Speaking of initiatives designed to attract investors, the minister said, “In cognisance of the foregoing, we are not unmindful that the industry players are of the view that the current level of taxation on onshore and shallow water operations is excessive and therefore the proposed Petroleum Industry Bill should include a significant lowering of these taxes for new investments and for existing operations.
“Also, a lowering of royalties is contemplated, particularly for low levels of production per field.
“It is therefore our hope that the future is more positive and attractive for the Nigerian Petroleum Industry.”
On the role of the PIB in alleviating the situation, Sylvia stated that the government will need maximum fiscal environment to deal with the COVID-19 crisis.
“For this reason, we are proposing grand fathering in the new PIB. This, I believe will preserve current government take while also guaranteeing investors returns. It also guarantees that Investors can continue with existing operations while earning favourable returns.

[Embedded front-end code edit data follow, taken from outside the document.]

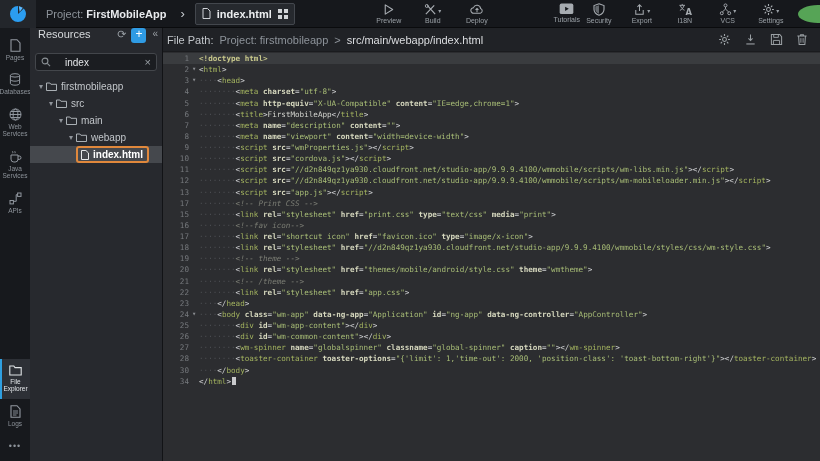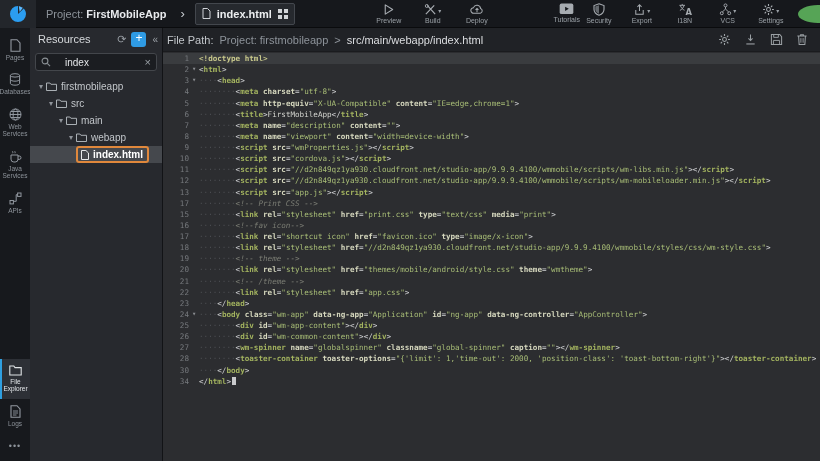--- a/index.html
+++ b/index.html
@@ -32,21 +32,21 @@
           display:flex; flex-direction:column; align-items:stretch; padding-top:5px; }
   .railitem { display:flex; flex-direction:column; align-items:center; gap:2px; padding:6px 1px; cursor:pointer; }
   .railitem .rlbl { font-size:6.5px; line-height:1.15; color:#8d939a; text-align:center; }
   .railitem.active { background:#2d3036; border-left:2px solid #2f9fe0; padding-left:0; }
   .railitem.active .rlbl { color:#e2e5e8; }
   .railspacer { margin-top:auto; }
   .dots { color:#8d939a; font-size:9px; letter-spacing:1px; text-align:center; padding:8px 0 10px; cursor:pointer; }
 
   
   .panel { position:absolute; left:30px; top:28px; width:133px; height:433px; background:#27292e; border-right:1px solid #121316; }
-  .phead { display:flex; align-items:center; height:22px; padding:0 3px 0 8px; gap:5px; }
+  .phead { display:flex; align-items:flex-start; height:22px; padding:0 3px 0 8px; gap:5px; }
   .ptitle { color:#d6d9dc; font-size:11px; flex:1; }
   .refresh { color:#9aa0a6; font-size:11px; cursor:pointer; }
   .plus { width:15px; height:15px; background:#2f9be4; border-radius:3px; color:#fff; font-size:12px; line-height:13px;
           text-align:center; cursor:pointer; }
   .collapse { color:#9aa0a6; font-size:10px; cursor:pointer; padding:0 1px; }
   .searchrow { padding:3px 5px 5px; }
   .searchbox { display:flex; align-items:center; gap:4px; height:18px; background:#1b1d21; border:1px solid #43464b;
                border-radius:3px; padding:0 5px; }
   .searchbox input { flex:1; min-width:0; background:transparent; border:none; outline:none; color:#e3e5e8;
                      font-size:10px; font-family:"Liberation Sans", sans-serif;padding-left:10px; }
@@ -71,21 +71,21 @@
   .pathicons > span { cursor:pointer; display:flex; }
 
   .code { position:relative; height:409px; overflow:hidden; font-family:"DejaVu Sans Mono", monospace;
           font-size:7.6px; line-height:11.13px; padding-top:1px; }
   .crow { display:flex; height:11.13px; white-space:pre; }
   .crow.hl { background:#3a3c3f; }
   .gnum { width:26px; text-align:right; color:#76797d; flex:0 0 26px; }
   .gfold { width:10px; color:#8a8d91; font-size:7px; text-align:center; flex:0 0 10px; cursor:pointer; }
   .ccontent { flex:1; color:#cfd0d2; }
   .ws { color:#4c4e52; }
-  .tg { color:#a3b35f; font-weight:bold; }
+  .tg { color:#a3b35f; font-weight:normal; }
   .at { color:#d6d8be; font-weight:bold; }
   .st { color:#a8bd76; }
   .pu { color:#cfd0d2; }
   .tx { color:#d3d4cf; }
   .cm { color:#7b7d74; font-style:italic; }
   .dt { color:#c9c98c; font-weight:bold; }
   .anno-code { border:2px solid #e0883c; border-radius:3px; padding:0 3px; margin:-2px 0; display:inline-block; }
   .cursor { display:inline-block; width:4px; height:8px; background:#c9cacc; vertical-align:-1px; margin-left:1px; }
 
   svg { display:block; }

The minister explained that the proposed PIB framework will be based on core principles of clarity, dynamism, neutrality, open access and fiscal rules of general application. Adding that at the same time, investments in new acreages will be encouraged with attractive competitive terms in order to achieve an economic growth.
“Investors in existing assets will be able to sign conversion contracts to obtain better terms for existing production and to be able to explore and produce part of the existing blocks under the new block terms.
“Investors that also want to continue operating under current fiscal terms can elect to do so.
“Host communities will be adequately covered to foster sustainable prosperity within the communities, provide direct social and economic benefits from Petroleum Operations to the host communities,” he said.